**What is being asked**.
Please repeat the entries below exactly as written, leaving out any images.

**Data for this exercise**.
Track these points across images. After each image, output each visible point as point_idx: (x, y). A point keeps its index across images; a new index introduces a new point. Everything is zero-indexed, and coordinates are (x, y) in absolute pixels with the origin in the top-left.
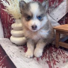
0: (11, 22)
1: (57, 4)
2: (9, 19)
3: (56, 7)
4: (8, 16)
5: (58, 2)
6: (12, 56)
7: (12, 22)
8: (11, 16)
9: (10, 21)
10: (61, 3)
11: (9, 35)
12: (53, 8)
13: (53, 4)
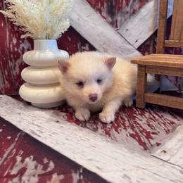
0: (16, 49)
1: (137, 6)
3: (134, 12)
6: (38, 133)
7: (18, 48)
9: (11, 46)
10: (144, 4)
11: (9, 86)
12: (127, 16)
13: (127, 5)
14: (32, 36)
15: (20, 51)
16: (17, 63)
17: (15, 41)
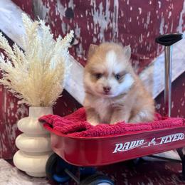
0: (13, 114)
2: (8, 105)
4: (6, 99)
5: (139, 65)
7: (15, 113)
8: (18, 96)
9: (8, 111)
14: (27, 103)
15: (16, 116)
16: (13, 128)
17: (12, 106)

**Solution for this task**.
Track these points across images. After each image, output each visible point as point_idx: (x, y). A point keeps its index across images; a new index introduces a new point. Everything is zero-indexed, and coordinates are (x, y) in absolute pixels with the origin in the top-left.
0: (11, 22)
1: (57, 4)
2: (9, 19)
3: (56, 7)
4: (8, 16)
5: (58, 2)
6: (12, 56)
7: (12, 22)
8: (11, 16)
9: (10, 21)
10: (61, 3)
11: (9, 35)
12: (53, 8)
13: (53, 4)
0: (16, 49)
1: (137, 6)
3: (134, 12)
6: (38, 133)
7: (18, 48)
9: (11, 46)
10: (144, 4)
11: (9, 86)
12: (127, 16)
13: (127, 5)
14: (32, 36)
15: (20, 51)
16: (17, 63)
17: (15, 41)
0: (13, 114)
2: (8, 105)
4: (6, 99)
5: (139, 65)
7: (15, 113)
8: (18, 96)
9: (8, 111)
14: (27, 103)
15: (16, 116)
16: (13, 128)
17: (12, 106)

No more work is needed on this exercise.